Player FM has elements of being a wiki, including the fact that any user can add a new podcast series. So it’s not surprising that Player FM borrows some concepts from Wikipedia, and this “alias” concept is related to Wikipedia’s redirects. When a Wikipedia user renames an article, the old title lives on so it can redirect to the new one. That’s nice if people (or computers) have previously saved the old article. Now, Player FM does the same thing. If a feed title changes, it will remember the old title and redirect it to the new one.

In more detail, Player FM now aliases three identifiers: “slugs”, ids, and URLs. “Slugs” are similar to the title and designed to appear in the URL, e.g. the show titled “This Week In Startups – Audio” has the slug “this-week-in-startups-audio”. IDs are the underlying ID, and will be important for applications outside of the website, like mobile apps. URLs are the feed URLs where the podcast lives on the web.

The next few points identify some of the benefits of this alias concept.

Manually updating aliases and slugs

Because of the alias concept, we can now safely update the URL for a series. Some publishers have asked me to do so, because someone previously submitted a URL they consider to be unofficial. I’ve also noticed some shows, like 5by5 network, have moved away from Feedburner, so we need the ability to switch around URLs. In cases where Player FM has indexed both the old and the new URL, the system will automatically merge subscriptions too. And because of aliases, if someone later on tries subscribing to the old URL, they’ll automatically be subscribed to the new one.

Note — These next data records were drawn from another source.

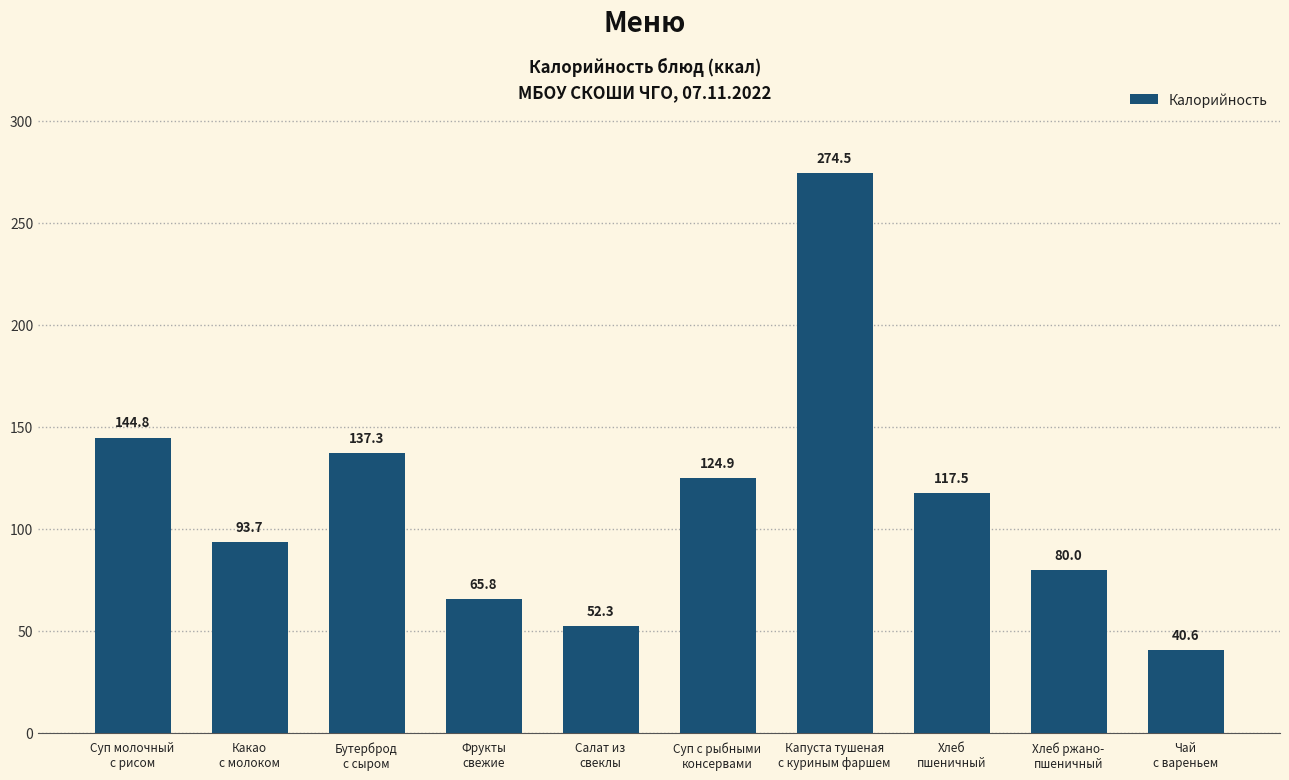

What is the value of the 2nd bar from the left?

93.7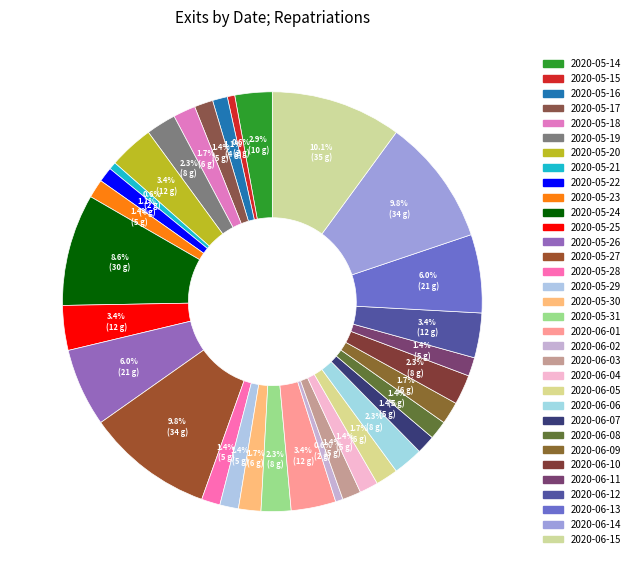

How many segments does this pie chart have?

33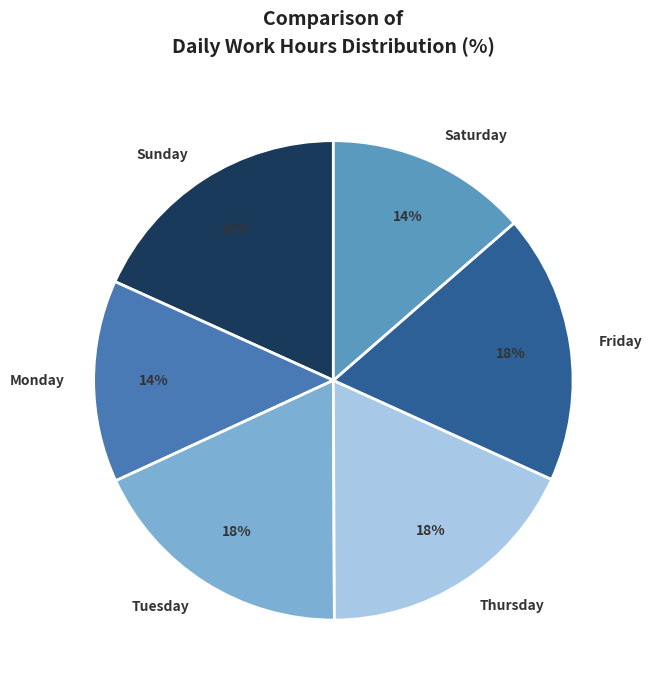

Is there a majority slice in this chart?

No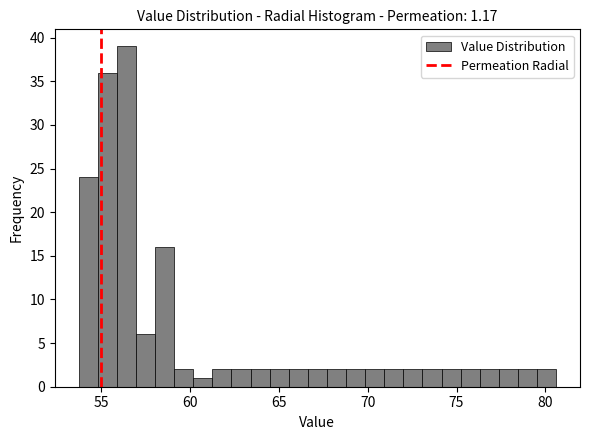

Read against the x-axis, roughly where is the centre of the tallest bar?

56.5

Similarly, we can now update slugs safely. The first implication is that I was able to make our slugs a little bit cooler. Specfically, you won’t see paths like /series/—a–great_show. It would now appear as /a-great-show. Slug aliases made it possible to update Player FM’s URLs without breaking old links and angering the Googlebot. A possible future implication of slug aliases is we can manually change individual shows’ slugs if they are complicated.

Handling Redirects

The bot has always followed redirects, but previously, it would just follow the redirect every single time it called it. Now, it will update the series URL to reflect the new place it’s pointing to. And of course, it will create a URL alias in case someone tries to add the old URL again. (Are you spotting the pattern here?) This happens as long as the redirect is a permanent one (301).

Canonical FeedBurner URLs

About a quarter of feeds are Feedburner-hosted, and since Feedburner URLs come in many different forms, it was worth “canonicalising” them. Basically, we want to see all of these as the same thing: http://feeds.feedburner.com/GoodShow, http://feeds.feedburner.com/goodshow.xml, http://feeds2.feedburner.com/goodshow?format=rss. I wrote this up in more detail on my blog.

“Untitled” Titles

New or broken feeds would previously show up with title “Untitled”. This was poor user experience in the event a user had just imported several series. Now the title will show up a little more intelligently; typically, as the domain name of the feed, and in the case of FeedBurner, will show up as the path (e.g. “GoodShow” in the example above). Untitled episodes will now show with the name of their parent series, combined with the date.

Work Remaining

The main thing left here is actually identifying duplicate series, now that we have a mechanism for dealing with them. For now, this happens automatically in the event of redirection, and we’ll respond to manual requests from publishers, but in the future, I hope to automate more of this using a tool to flag possible duplicates. This would probably be based on matching titles (as proposed here, the “dumb” technique of matching titles is probably the most effective technique too).